Text for analysis Start Marker

It depends on who you ask. Some would say that because scapegoating is inevitable to human culture that nothing can be done to stop scapegoating from happening. Others suggest that to stop violence we must treat others how we wish to be treated ourselves – the golden rule.
Once the scapegoating process begins, it is incredibly hard to obviate its progression since particular roles have already been assumed by those involved. Attempting to raise awareness of the scapegoating process among those who are in the majority group and working against the scapegoat is often not only ineffective, it can make matters worse.
Individuals and groups are generally resistant to developing awareness that they are unconsciously projecting onto another person. Even when perpetrators do have some semblance of self-awareness and realize their role in the scapegoating process, they may feel hesitant to assume a new role that either differs from the majority group and/or positions them in the scapegoat role.

Text for analysis End Marker
Exercise data Start Marker

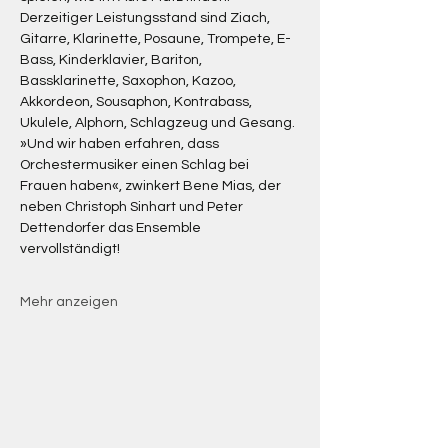
Derzeitiger Leistungsstand sind Ziach, 
Gitarre, Klarinette, Posaune, Trompete, E-
Bass, Kinderklavier, Bariton, 
Bassklarinette, Saxophon, Kazoo, 
Akkordeon, Sousaphon, Kontrabass, 
Ukulele, Alphorn, Schlagzeug und Gesang. 
»Und wir haben erfahren, dass 
Orchestermusiker einen Schlag bei 
Frauen haben«, zwinkert Bene Mias, der 
neben Christoph Sinhart und Peter 
Dettendorfer das Ensemble 
vervollständigt!
Mehr anzeigen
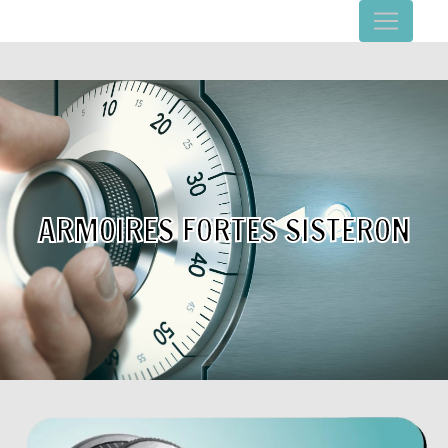
Panneau de gestion des cookies
ARMOIRES FORTES SISTERON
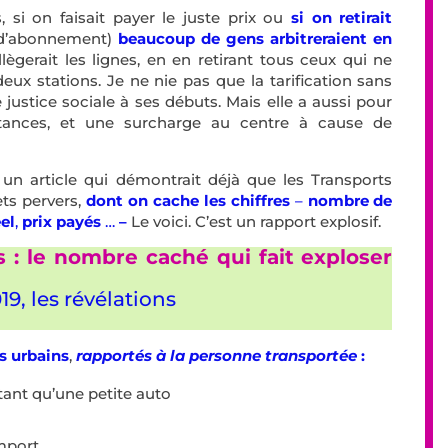
 si on faisait payer le juste prix ou
si on retirait
s d’abonnement)
beaucoup de gens arbitreraient en
llègerait les lignes, en en retirant tous ceux qui ne
ux stations. Je ne nie pas que la tarification sans
e justice sociale à ses débuts. Mais elle a aussi pour
ances, et une surcharge au centre à cause de
un article qui démontrait déjà que les Transports
ets pervers,
dont on cache les chiffres
–
nombre de
el
,
prix payés
…
–
Le voici. C’est un rapport explosif.
s : le nombre caché qui fait exploser
19, les révélations
s urbains
,
rapportés à la personne transportée
:
ant qu’une petite auto
emport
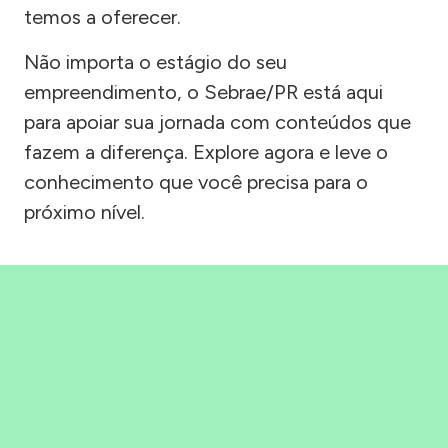
temos a oferecer.
Não importa o estágio do seu
empreendimento, o Sebrae/PR está aqui
para apoiar sua jornada com conteúdos que
fazem a diferença. Explore agora e leve o
conhecimento que você precisa para o
próximo nível.
Precisou, Clicou, empreendeu!
Saber mais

Exercise data End Marker

## Questions on the material
1 - In the passage on scapegoating, what do some people suggest we must do to stop violence?
2 - Carry on the passage on scapegoating from its last sentence.
The items can be left aside.

## Outputs for the tasks
1 - Treat others how we wish to be treated ourselves, which is the golden rule.

2 -
Only a quick glance at history is needed to reveal the chilling truth that humans prefer to scapegoat and save face than to sit with their own stuff. This doesn’t necessarily make some people “bad” and other people “good,” but scapegoating does illustrate how complex human psychology can be. Ultimately, scapegoating cannot cease to exist as long as people continue to have minds that cannot tolerate internal conflict.
For all the technological progress humans have made, the progress of our social dynamics has not advanced nearly as steadily.